Dissertations, Theses, and Capstone Projects

Date of Degree

10-2014

Document Type

Dissertation

Degree Name

Ph.D.

Program

History

Advisor

Elisheva Carlebach

Advisor

Jane Gerber

Subject Categories

European History | History | Jewish Studies

Keywords

Amsterdam, early modern, Italy, Kabbalah, Luzzatto, printing

Abstract

This dissertation is a biographical study of Moses Hayim Luzzatto (1707-1746 or 1747). It presents the social and religious context in which Luzzatto was variously celebrated as the leader of a kabbalistic-messianic confraternity in Padua, condemned as a deviant threat by rabbis in Venice and central and eastern Europe, and accepted by the Portuguese Jewish community after relocating to Amsterdam. Using unpublished archival documents and manuscripts, as well as rare printed books, I seek to reconcile the seemingly incompatible aspects of Luzzatto as 'heretic' and 'hero.'

Chapter one sets the tone for the dissertation by analyzing the original version of Mesilat Yesharim, which differs drastically from the well-known printed edition. Consisting of a dialogue between a hasid and a hakham, the treatise was a pietistic, semi-autobiographical manifesto rooted in Kabbalah that polemicized against the rabbinic establishment.

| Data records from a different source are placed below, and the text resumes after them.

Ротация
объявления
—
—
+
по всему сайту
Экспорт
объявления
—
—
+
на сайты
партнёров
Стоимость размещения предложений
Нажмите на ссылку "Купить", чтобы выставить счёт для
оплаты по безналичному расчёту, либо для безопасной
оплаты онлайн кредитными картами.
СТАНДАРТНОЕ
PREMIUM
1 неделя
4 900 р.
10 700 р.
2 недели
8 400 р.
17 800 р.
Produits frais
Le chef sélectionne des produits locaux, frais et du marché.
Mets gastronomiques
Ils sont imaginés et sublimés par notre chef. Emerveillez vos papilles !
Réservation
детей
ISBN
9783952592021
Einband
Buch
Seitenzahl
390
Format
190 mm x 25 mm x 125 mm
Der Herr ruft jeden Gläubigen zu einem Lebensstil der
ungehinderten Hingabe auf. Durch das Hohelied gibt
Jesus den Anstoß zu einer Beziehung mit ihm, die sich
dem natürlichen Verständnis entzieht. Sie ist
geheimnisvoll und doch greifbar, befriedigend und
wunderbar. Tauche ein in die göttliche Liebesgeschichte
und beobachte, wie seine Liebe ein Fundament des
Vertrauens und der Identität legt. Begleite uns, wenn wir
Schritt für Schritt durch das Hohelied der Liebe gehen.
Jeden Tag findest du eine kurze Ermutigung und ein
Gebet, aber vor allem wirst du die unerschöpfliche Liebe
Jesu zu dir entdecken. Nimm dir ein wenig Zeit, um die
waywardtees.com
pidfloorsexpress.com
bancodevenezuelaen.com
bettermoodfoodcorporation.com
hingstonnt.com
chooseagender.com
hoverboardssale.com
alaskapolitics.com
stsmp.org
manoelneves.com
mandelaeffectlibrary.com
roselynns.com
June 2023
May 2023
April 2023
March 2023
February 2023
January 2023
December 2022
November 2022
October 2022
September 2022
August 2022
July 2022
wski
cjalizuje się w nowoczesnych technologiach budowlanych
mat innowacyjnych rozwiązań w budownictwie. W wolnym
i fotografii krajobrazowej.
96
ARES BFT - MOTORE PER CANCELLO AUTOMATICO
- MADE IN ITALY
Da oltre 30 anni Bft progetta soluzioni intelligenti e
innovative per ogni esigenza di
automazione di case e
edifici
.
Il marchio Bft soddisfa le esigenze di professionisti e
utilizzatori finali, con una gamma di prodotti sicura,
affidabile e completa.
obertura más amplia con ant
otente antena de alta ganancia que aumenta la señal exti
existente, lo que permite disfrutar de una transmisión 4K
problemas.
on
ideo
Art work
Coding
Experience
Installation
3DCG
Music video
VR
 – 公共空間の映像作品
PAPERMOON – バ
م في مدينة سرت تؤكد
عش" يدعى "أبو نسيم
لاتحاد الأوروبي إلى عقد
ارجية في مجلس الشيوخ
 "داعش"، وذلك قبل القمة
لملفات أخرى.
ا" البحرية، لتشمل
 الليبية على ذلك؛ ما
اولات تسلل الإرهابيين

Using material culled from communal and state archives in Padua and Venice, chapter two provides a foundation for Luzzatto's identity and critique of the rabbinate. Chapter three discusses Luzzatto's kabbalistic activities with an emphasis on his relationships and religious development. I argue that Luzzatto and his inner circle grew out of a loose confederation of Italian pietists in northern Italy, beginning with Moses Zacut three generations earlier, who were unhappy with the values and goals of the Talmud-centered rabbinic establishment.

In chapter four, I consider the nature of anti-Luzzatto sentiment that spread among rabbis in Italy and Ashkenazic lands. Rabbinic responses ranged widely and vacillated, reflecting the complexity and disharmony of Jewish religious leadership in the eighteenth century. The fifth and final chapter explores Luzzatto's eight years in Amsterdam, a period that scholars have almost completely overlooked. I show that Luzzatto was intimately connected to Portuguese rabbinic and lay leadership, who supported him financially and morally as he studied in the Ets Haim Yeshiva following years of intense controversy in Italy. The editing of his original version of Mesilat Yesharim indicates, however, that refraining from rabbinic critique and overt kabbalistic activities were mitigating factors in his acceptance in Amsterdam. Luzzatto, in turn, emphasized his own personal quietism as a means to redemption.